Seorang panitia melempar usul, dan mencoba menyela, “Tapi, pak…. Nanti kasihan para perdana menteri terkena asap ikan bakar.” Sambil tertawa JK, menjawab, “Biar saja. Biar mereka merasakan atmosfer kuliner khas Indonesia. Saya yakin, itu akan membuat mereka terkesan.”

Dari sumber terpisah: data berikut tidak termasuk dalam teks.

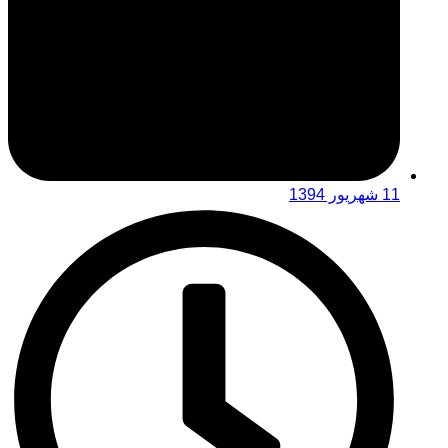
11 شهریور 1394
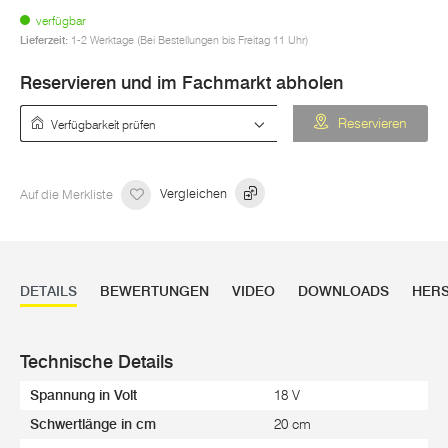
verfügbar
Lieferzeit:
1-2 Werktage (Bei Bestellungen bis Freitag 11 Uhr)
Reservieren und im Fachmarkt abholen
Verfügbarkeit prüfen
Reservieren
Auf die Merkliste
Vergleichen
DETAILS
BEWERTUNGEN
VIDEO
DOWNLOADS
HERS
Technische Details
Spannung in Volt
18 V
Schwertlänge in cm
20 cm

Kepada chef pun, JK mencoba memberi pemahaman tentang pentingnya “menjual” lokalitas Indonesia, termasuk dalam hal kuliner. Kepada orang Barat, jangan sekali-kali menghidangkan steak, tapi sajikan nasi gudeg, mangut, sayur daun kelor, ikan tuna, aneka olahan sagu, dan lain-lain. Soal di lidah mereka cocok atau tidak, itu soal lain. Tapi kesan yang kita berikan, itu yang akan mereka ingat sepanjang hidupnya, begitulah memang.
Keberpihakan Lokal
Nah, kembali ke Nihi Sumba. Hotel resort ini benar-benar menjual eksotisme alam Sumba. Harganya pun tidak murah. Salah satu kamar di resort ini ada yang tarifnya 10.000 dollar AS per malam, atau setara dengan Rp 150 juta per malam.
Eksotisme Nihi juga terletak pada SDM yang 90 persen lokal. Mungkin Anda bertanya, darimana mendapatkan SDM hospitality yang unggul? Anda jangan salah. Di sana ada Sumba Hospitality Foundation. Di situlah tempat putra-putri Sumba belajar hospitality.